## The problem:
Output only the entries, exactly as given, without the pictures.

## Supplied material:
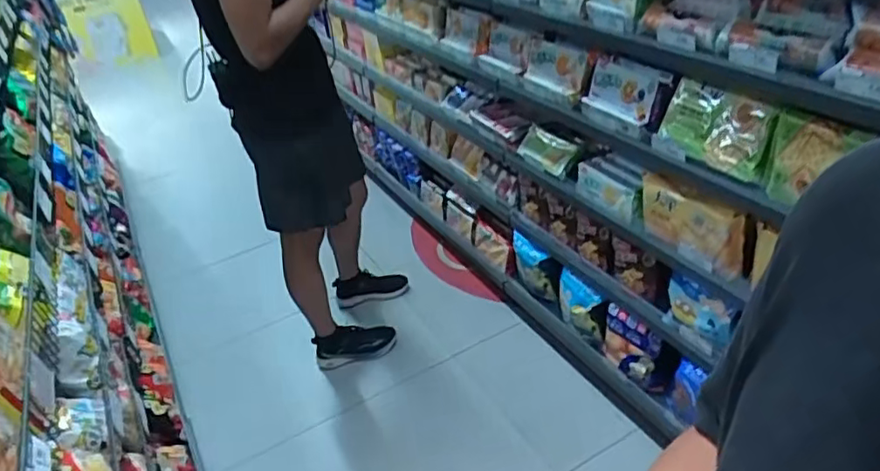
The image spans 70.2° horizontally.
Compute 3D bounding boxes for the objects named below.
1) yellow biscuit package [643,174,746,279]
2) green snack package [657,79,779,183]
[{"bbox_3d":[0.564,-0.025,1.428,0.033,0.158,0.274,-22,36,-21],"label":"yellow biscuit package"},{"bbox_3d":[0.577,-0.228,1.320,0.073,0.144,0.250,5,26,-31],"label":"green snack package"}]

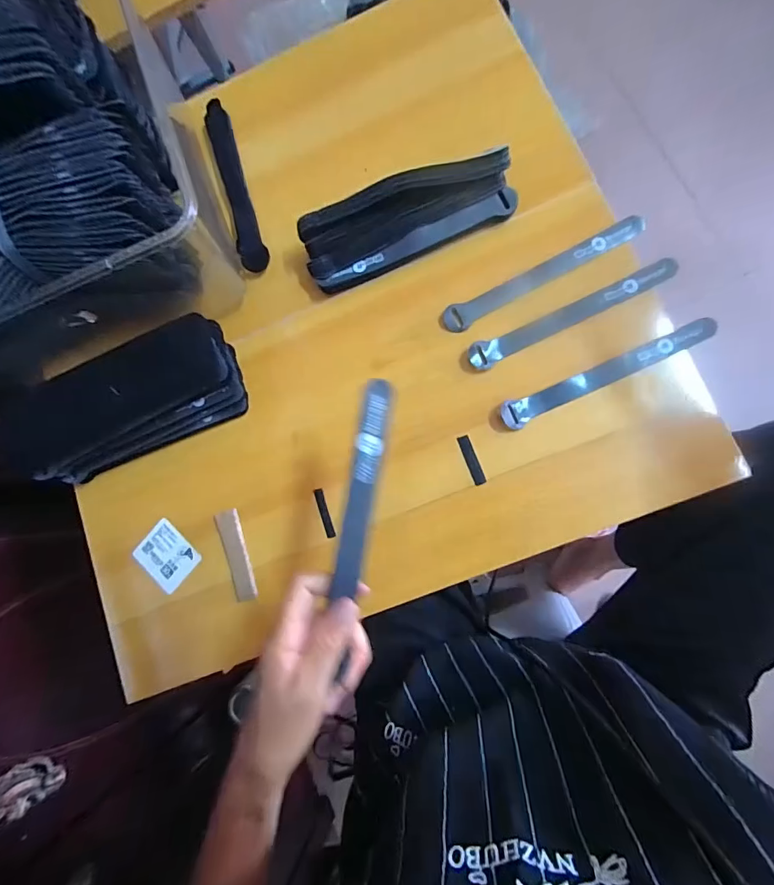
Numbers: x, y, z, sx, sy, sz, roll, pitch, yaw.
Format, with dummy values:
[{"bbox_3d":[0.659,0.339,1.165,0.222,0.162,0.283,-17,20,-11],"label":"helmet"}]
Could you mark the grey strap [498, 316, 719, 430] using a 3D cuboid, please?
[{"bbox_3d":[0.192,-0.062,0.376,0.193,0.011,0.023,-26,80,4],"label":"grey strap"}]

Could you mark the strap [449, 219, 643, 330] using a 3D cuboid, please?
[{"bbox_3d":[0.146,-0.158,0.399,0.199,0.007,0.023,-28,80,3],"label":"strap"}]

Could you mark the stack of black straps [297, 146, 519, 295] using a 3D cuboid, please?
[{"bbox_3d":[0.017,-0.211,0.401,0.194,0.050,0.059,-21,80,4],"label":"stack of black straps"}]

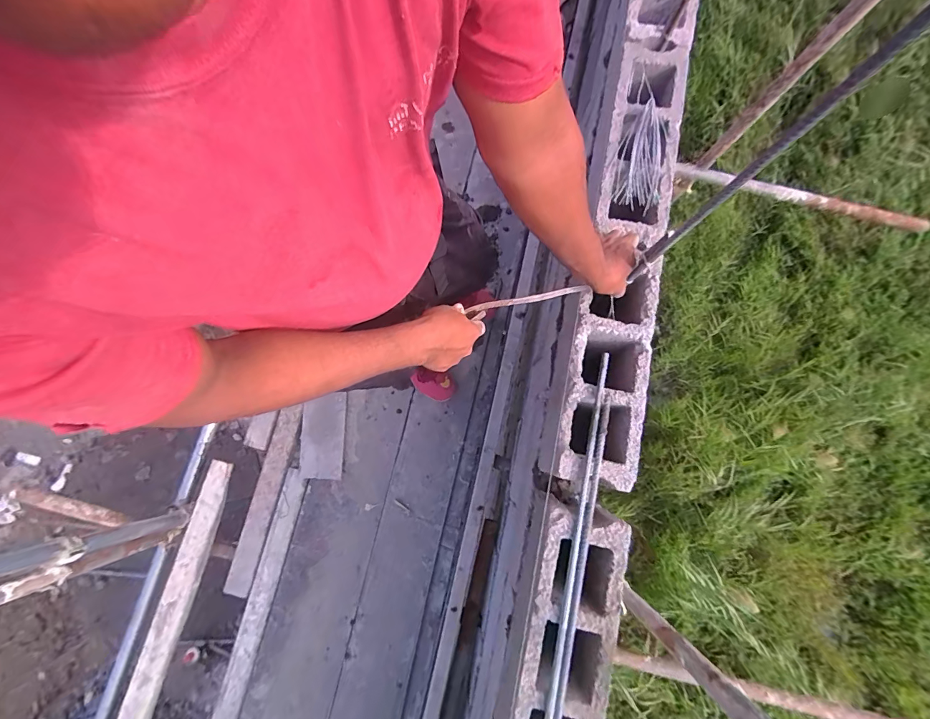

## Worked solution:
The image spans 70.2° horizontally.
Compute 3D bounding boxes for the objects named below.
1) yellow biscuit package [643,174,746,279]
2) green snack package [657,79,779,183]
[{"bbox_3d":[0.564,-0.025,1.428,0.033,0.158,0.274,-22,36,-21],"label":"yellow biscuit package"},{"bbox_3d":[0.577,-0.228,1.320,0.073,0.144,0.250,5,26,-31],"label":"green snack package"}]

Numbers: x, y, z, sx, sy, sz, roll, pitch, yaw.
Format, with dummy values:
[{"bbox_3d":[0.659,0.339,1.165,0.222,0.162,0.283,-17,20,-11],"label":"helmet"}]
Could you mark the grey strap [498, 316, 719, 430] using a 3D cuboid, please?
[{"bbox_3d":[0.192,-0.062,0.376,0.193,0.011,0.023,-26,80,4],"label":"grey strap"}]

Could you mark the strap [449, 219, 643, 330] using a 3D cuboid, please?
[{"bbox_3d":[0.146,-0.158,0.399,0.199,0.007,0.023,-28,80,3],"label":"strap"}]

Could you mark the stack of black straps [297, 146, 519, 295] using a 3D cuboid, please?
[{"bbox_3d":[0.017,-0.211,0.401,0.194,0.050,0.059,-21,80,4],"label":"stack of black straps"}]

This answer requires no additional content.